Food & non-alcoholic beverages, the second largest basket item in weighting, accounted for 0.4 percentage points of the total inflation figure. Food and non-alcoholic beverage prices increased by 2.1% y/y, ticking up from inflation of 1.7% y/y recorded in December. Prices in twelve of the thirteen sub-categories recorded increases on an annual basis. The largest increases were observed in the prices of fruits which increased by 13.8% y/y and vegetables which increased by 8.4% y/y. The meat sub-category meanwhile saw a marginal price decrease of 0.5% y/y in January. Rainfall figures have so far been mixed, with the northern and eastern regions receiving normal- to above-normal amounts of rain, and the central and southern regions receiving below-normal amounts of rain. Should these regions continue to experience poor rainfall for the rest of the rainy season, local food production will be affected which could lead to higher food price inflation.

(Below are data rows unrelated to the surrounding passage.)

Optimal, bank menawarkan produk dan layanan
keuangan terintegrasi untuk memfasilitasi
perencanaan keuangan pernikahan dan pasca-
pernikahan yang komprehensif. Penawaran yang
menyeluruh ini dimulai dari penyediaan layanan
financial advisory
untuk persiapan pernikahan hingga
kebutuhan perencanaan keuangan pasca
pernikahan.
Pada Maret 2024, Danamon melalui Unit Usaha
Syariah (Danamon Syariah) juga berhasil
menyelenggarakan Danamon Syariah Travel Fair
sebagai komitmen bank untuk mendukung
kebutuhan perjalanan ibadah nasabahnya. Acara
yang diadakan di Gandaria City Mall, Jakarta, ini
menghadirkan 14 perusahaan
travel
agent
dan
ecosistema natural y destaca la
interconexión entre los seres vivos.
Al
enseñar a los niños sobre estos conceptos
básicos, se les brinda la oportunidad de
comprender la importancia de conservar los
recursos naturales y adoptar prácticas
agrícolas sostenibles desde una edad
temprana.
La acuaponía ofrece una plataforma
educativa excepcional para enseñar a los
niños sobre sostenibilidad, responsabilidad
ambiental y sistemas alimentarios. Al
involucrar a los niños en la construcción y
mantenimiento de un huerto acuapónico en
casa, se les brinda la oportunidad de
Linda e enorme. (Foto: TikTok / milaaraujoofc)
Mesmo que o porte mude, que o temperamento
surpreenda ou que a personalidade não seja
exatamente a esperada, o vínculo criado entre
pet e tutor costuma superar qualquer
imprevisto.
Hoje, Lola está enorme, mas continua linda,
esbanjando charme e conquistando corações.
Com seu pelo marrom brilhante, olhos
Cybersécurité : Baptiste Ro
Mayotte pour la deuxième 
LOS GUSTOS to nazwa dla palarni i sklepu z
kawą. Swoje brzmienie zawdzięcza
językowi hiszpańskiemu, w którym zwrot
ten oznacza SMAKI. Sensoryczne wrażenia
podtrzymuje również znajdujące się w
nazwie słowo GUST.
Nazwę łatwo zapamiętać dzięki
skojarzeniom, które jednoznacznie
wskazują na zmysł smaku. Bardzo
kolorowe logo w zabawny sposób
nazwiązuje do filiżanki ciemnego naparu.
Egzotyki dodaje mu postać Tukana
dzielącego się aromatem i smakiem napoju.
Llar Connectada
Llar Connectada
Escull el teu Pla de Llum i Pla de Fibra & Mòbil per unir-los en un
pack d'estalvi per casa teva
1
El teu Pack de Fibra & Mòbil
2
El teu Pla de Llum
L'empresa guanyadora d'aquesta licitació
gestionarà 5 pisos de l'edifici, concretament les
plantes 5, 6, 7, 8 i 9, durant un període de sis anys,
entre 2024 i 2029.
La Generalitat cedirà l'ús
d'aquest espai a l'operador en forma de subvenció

Alcoholic beverages and tobacco prices, making up approximately 12.6% of the overall inflation basket, was the third highest contributor to the annual inflation rate in January, with prices of the basket item increasing 0.1% m/m and 2.6% y/y. The main driver in this basket category was alcohol prices which increased by 4.4% y/y while tobacco prices were down 5.1% y/y.

According to the zonal data, the northern regions of the country recorded the highest rate of inflation in January at 1.2% m/m and 2.6% y/y. The central region recorded the lowest inflation rate at 0.2% m/m and 1.0% y/y, while the mixed zone 3 covering the south, east and west of the country recorded inflation of 0.5% m/m and 2.5% y/y.

As the graph above depicts, Namibian annual inflation has been slowing almost consistently since November 2018, and is currently trending at levels last seen in 2005. January’s figure of 2.1% y/y is particularly low as a result of annual rental adjustments being put through. According to the NSA, the prices for the rental payments for dwellings sub-category declined by 1.5% y/y in January. As the tough economic conditions persist, it is ever more difficult for landlords to push up rental prices. As rental payments make up a large portion of the CPI basket, the deflationary adjustment means that Namibian annual inflation in 2020 is likely to be well below Namibia’s long run average. IJG’s inflation model forecasts an average inflation rate of 3.3% y/y in 2020. Lower expected inflation, coupled with low economic growth forecasts means that there is a lot of leeway for the Bank of Namibia’s MPC to cut the repo rate at its February meeting.